Extensor motoneurone properties are altered immediately before and during fictive locomotion in the adult decerebrate rat.

This study examined motoneurone properties during fictive locomotion in the adult rat for the first time. Fictive locomotion was induced via electrical stimulation of the mesencephalic locomotor region in decerebrate adult rats under neuromuscular blockade to compare basic and rhythmic motoneurone properties in antidromically identified extensor motoneurones during: (1) quiescence, before and after fictive locomotion; (2) the 'tonic' period immediately preceding locomotor-like activity, whereby the amplitude of peripheral flexor (peroneal) and extensor (tibial) nerves are increased but alternation has not yet occurred; and (3) locomotor-like episodes. Locomotion was identified by alternating flexor-extensor nerve activity, where the motoneurone either produced membrane oscillations consistent with a locomotor drive potential (LDP) or did not display membrane oscillation during alternating nerve activity. Cells producing LDPs were referred to as such, while those that did not were referred to as 'idle' motoneurones. LDP and idle motoneurones during locomotion had hyperpolarized spike threshold (Vth ; LDP: 3.8 mV; idle: 5.8 mV), decreased rheobase and an increased discharge rate (LDP: 64%; idle: 41%) during triangular ramp current injection even though the frequency-current slope was reduced by 70% and 55%, respectively.
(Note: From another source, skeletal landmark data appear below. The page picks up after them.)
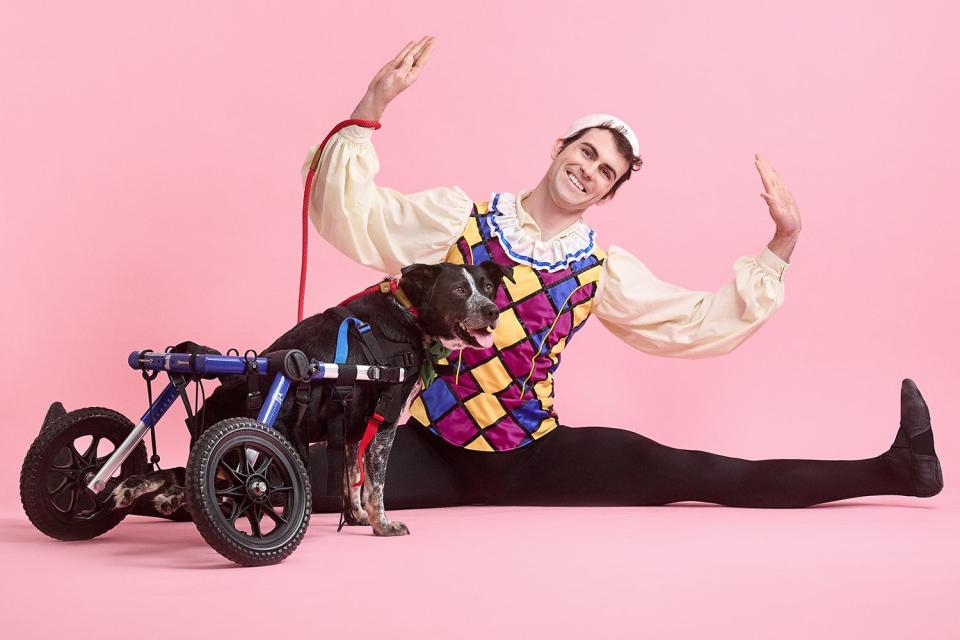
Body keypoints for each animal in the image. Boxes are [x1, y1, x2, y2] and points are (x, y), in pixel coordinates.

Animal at [111, 260, 510, 536]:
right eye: (458, 291)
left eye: (488, 287)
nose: (492, 310)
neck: (407, 313)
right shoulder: (384, 422)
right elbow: (376, 484)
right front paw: (382, 524)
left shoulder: (352, 429)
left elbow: (352, 478)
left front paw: (356, 518)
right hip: (269, 456)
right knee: (212, 489)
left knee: (181, 477)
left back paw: (137, 490)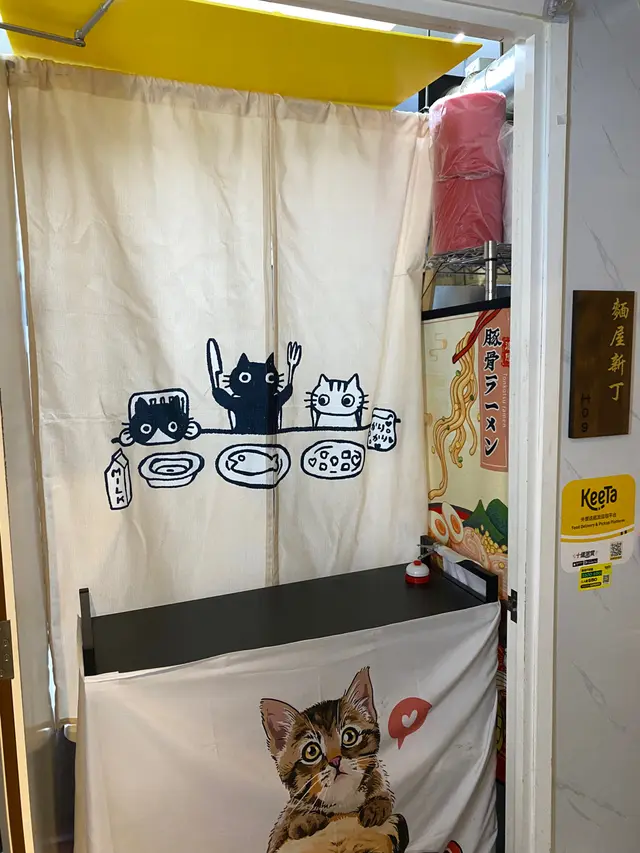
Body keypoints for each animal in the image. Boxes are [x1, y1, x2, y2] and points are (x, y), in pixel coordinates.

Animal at [260, 668, 403, 853]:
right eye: (311, 751)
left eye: (349, 736)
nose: (335, 760)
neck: (343, 804)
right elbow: (289, 823)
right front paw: (305, 821)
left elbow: (382, 795)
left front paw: (377, 806)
Modulation began in the tonic period immediately preceding locomotion, with a hyperpolarized Vth and reduced rheobase. Spike frequency adaptation did not occur in spiking LDPs or firing generated from sinusoidal current injection, but occurred during a sustained current pulse during locomotion. Input conductance showed no change. Results suggest motoneurone modulation occurs across the pool and is not restricted to motoneurones engaged in locomotion.